Unsupervised Reinforcement Learning
Conventionally, reinforcement learning algorithms are goal-directed: they aim to acquire policies that most effectively maximize a given reward signal. However, if we consider agents that must master very large repertoires of behaviors — such as general-purpose robots that must perform a diverse array of tasks in the real world — then it makes sense to instead frame the reinforcement learning process as an unsupervised learning procedure, which has the aim of extracting a large and diverse array of skills that can later be utilized for the many tasks that the agents may be asked to perform. Such a formulation not only makes it feasible to acquire diverse behaviors before any reward signal is actually observed, but can actually make learning much more tractable for tasks with delayed or sparse reward signals. In this talk, I will discuss recent advances in unsupervised reinforcement learning, many of which draw on an information-theoretic formulation for the unsupervised skill acquisition problem. I will discuss how this formulation can provide us with a principled view of unsupervised skill acquisition, and furthermore provides some tantalizing clues about how to quantify the usefulness of learned behaviors. I will also present experimental results showing that unsupervised reinforcement learning not only provides good results in a variety of simpler simulated environments, but in fact can be utilized with real-world robotic systems to learn sophisticated behaviors with minimal human input.
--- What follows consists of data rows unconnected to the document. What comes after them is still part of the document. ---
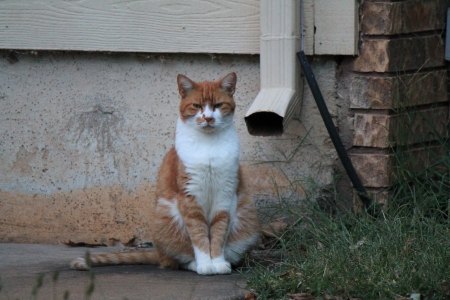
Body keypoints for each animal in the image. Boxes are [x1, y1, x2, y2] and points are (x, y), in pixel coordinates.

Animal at [70, 72, 260, 274]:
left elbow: (218, 233)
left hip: (246, 221)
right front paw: (205, 264)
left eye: (217, 105)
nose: (208, 118)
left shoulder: (224, 195)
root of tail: (158, 253)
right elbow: (198, 234)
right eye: (197, 106)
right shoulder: (190, 196)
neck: (208, 145)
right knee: (174, 260)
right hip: (166, 220)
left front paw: (217, 262)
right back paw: (193, 264)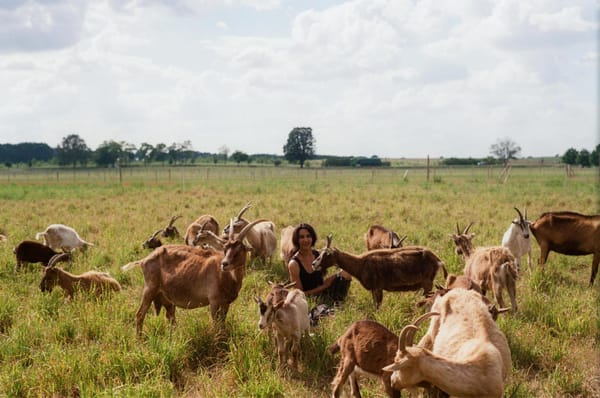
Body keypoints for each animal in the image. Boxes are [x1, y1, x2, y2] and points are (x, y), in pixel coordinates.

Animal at [122, 219, 264, 334]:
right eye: (225, 248)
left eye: (239, 250)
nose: (224, 264)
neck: (228, 277)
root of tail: (144, 260)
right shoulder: (214, 302)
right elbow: (216, 325)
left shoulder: (225, 304)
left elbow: (222, 323)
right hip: (149, 290)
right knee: (140, 314)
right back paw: (139, 339)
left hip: (167, 298)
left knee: (170, 317)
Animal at [314, 235, 446, 310]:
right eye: (320, 252)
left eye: (327, 254)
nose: (314, 264)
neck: (360, 264)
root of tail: (438, 260)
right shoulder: (374, 289)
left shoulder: (378, 287)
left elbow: (378, 307)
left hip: (428, 283)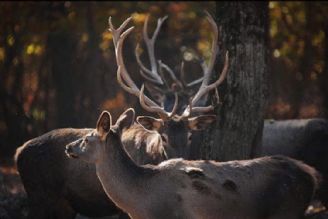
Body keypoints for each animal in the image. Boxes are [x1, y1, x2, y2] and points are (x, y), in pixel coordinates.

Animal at [66, 109, 320, 219]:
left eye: (87, 138)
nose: (68, 147)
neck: (140, 203)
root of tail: (310, 174)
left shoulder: (173, 216)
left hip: (286, 210)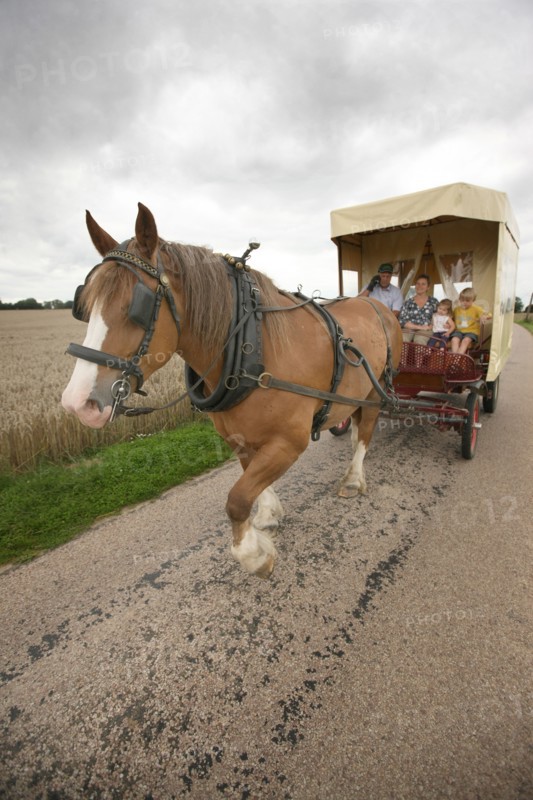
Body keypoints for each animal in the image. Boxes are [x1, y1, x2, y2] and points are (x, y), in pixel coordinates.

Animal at [62, 204, 402, 578]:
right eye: (83, 305)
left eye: (138, 305)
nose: (77, 403)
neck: (253, 348)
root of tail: (376, 306)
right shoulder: (238, 436)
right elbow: (250, 482)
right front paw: (267, 515)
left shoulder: (289, 441)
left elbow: (237, 500)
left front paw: (254, 555)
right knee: (355, 425)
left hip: (376, 391)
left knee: (365, 432)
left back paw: (354, 479)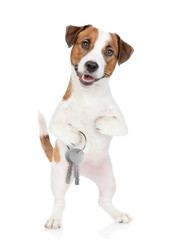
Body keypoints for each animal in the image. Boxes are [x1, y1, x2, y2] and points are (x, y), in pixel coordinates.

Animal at [38, 24, 133, 229]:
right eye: (85, 43)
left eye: (109, 51)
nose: (91, 65)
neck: (88, 95)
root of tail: (85, 171)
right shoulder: (56, 118)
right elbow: (57, 126)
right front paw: (74, 135)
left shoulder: (121, 120)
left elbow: (121, 127)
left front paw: (100, 122)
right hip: (58, 179)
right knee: (59, 201)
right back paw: (55, 218)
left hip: (109, 180)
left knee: (104, 200)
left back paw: (117, 215)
Sergey Levine received a BS and MS in Computer Science from Stanford University in 2009, and a Ph.D. in Computer Science from Stanford University in 2014. He joined the faculty of the Department of Electrical Engineering and Computer Sciences at UC Berkeley in fall 2016. His work focuses on machine learning for decision making and control, with an emphasis on deep learning and reinforcement learning algorithms. Applications of his work include autonomous robots and vehicles, as well as computer vision and graphics. His research includes developing algorithms for end-to-end training of deep neural network policies that combine perception and control, scalable algorithms for inverse reinforcement learning, deep reinforcement learning algorithms, and more. His work has been featured in many popular press outlets, including the New York Times, the BBC, MIT Technology Review, and Bloomberg Business.